The oil companies had baseball teams made up with employees of the company---played other teams all around the area. We would go for I think 2 games--called double headers---just about every weekend during the summer. I don't think I ever saw a game----to busy playin with my buddies. Don't know why--but seems like I remember eatin' our meals at the ball park. I think the wives and Mama would bring food and we'd all get together and par take. Dad pitched and played first base.Dad had a reputation for his pitchin' even in high school--think I remember that he was offered a spot with the Pirate's farm team when he graduated but he got a scholarship to a little college in Abeline called Daniel Baker went there instead. He played pitcher and first base for the oil company team.
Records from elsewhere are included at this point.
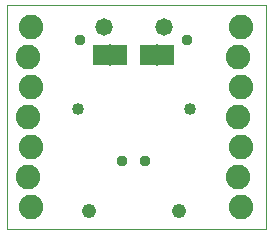
<source format=gbs>
G75*
%MOIN*%
%OFA0B0*%
%FSLAX24Y24*%
%IPPOS*%
%LPD*%
%AMOC8*
5,1,8,0,0,1.08239X$1,22.5*
%
%ADD10C,0.0000*%
%ADD11C,0.0820*%
%ADD12R,0.0540X0.0710*%
%ADD13R,0.0060X0.0720*%
%ADD14C,0.0378*%
%ADD15C,0.0580*%
%ADD16C,0.0400*%
%ADD17C,0.0480*%
D10*
X000100Y000100D02*
X000100Y007580D01*
X008761Y007580D01*
X008761Y000100D01*
X000100Y000100D01*
D11*
X000900Y000850D03*
X000800Y001850D03*
X000900Y002850D03*
X000800Y003850D03*
X000900Y004850D03*
X000800Y005850D03*
X000900Y006850D03*
X007800Y005850D03*
X007900Y004850D03*
X007800Y003850D03*
X007900Y002850D03*
X007800Y001850D03*
X007900Y000850D03*
X007900Y006850D03*
D12*
X005420Y005907D03*
X004820Y005907D03*
X003845Y005907D03*
X003245Y005907D03*
D13*
X003545Y005907D03*
X005120Y005907D03*
D14*
X006104Y006399D03*
X002561Y006399D03*
X003939Y002364D03*
X004726Y002364D03*
D15*
X005350Y006850D03*
X003350Y006850D03*
D16*
X002475Y004100D03*
X006225Y004100D03*
D17*
X005850Y000725D03*
X002850Y000725D03*
M02*

</source>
Back to the work detail---as I said earlier --- the oil companies would always find work for teachers and coaches during the summer---lots of the parents whose kids went to Sundown worked for the oil companies and made sure the teachers and coaches got jobs. Mama stayed at home and made sure me and Ted stayed out of trouble. A chore in itself, I'm sure.
About this time--I beleive I was in the 2nd grade-- always had colds and bad tonsils---out they came along with the adnoids---got my first Red Ryder BB Gun for being a good patient. Man was I proud---sparrows didn't have a chance. With all the shrubs and trees around the school there were plenty of targets. I had been shooting 22 rifles for a while with Dad's help and was a pretty good shot. You could see the BB in flight sometime and that would help in hitting the target. Man I dusted many a sparrow---seems like there was an endless supply.
January---along came a PIB sister----Pamla Wayne----just kiddin'--- I was quite proud to be a big brother and really enjoyed helpin' Mama with Pam as she was eventually called. Oh she did become a PIB later---HA! Don't remember a bunch about that time---I DON'T---but we had those floor heater vents that got hot---poor kid had waffle burns on her little legs from fallin' on those vents when learnin' to walk. You didn't dare walk on them barefoot. Make a Converse tennis shoe stink--burn--they were so hot.
About this time---I think ---we were introduced to rabbit extermination---we would load up 4 to a vehicle and ride the ranch roads searchin' for rabbits----jack rabbits--cottontails---galore. We looked like a military force ridin' down those ranch roads with a rifle stickin our of every window---well I ddn't have a rifle---but Dad would let me use his to shoot now and then. Times have changed as we all know---and riding down an oilfield road with rifles stickin' out of the windows today, could mean a fine and possibly a jail sentence.----OH!! "the good ole days". The ranchers welcomed us and we didn't even have to ask permission, they figured 4 jackrabbits could eat as much as one cow. There were plenty---sometimes we would shoot a 100 are more---sad to say we left them for the coyotes and crows or other scavengers that were there---buzzards I'm sure. It was a good way to learn how to shoot and gave me plenty of practice and helped me be a better shot with my Red Ryder.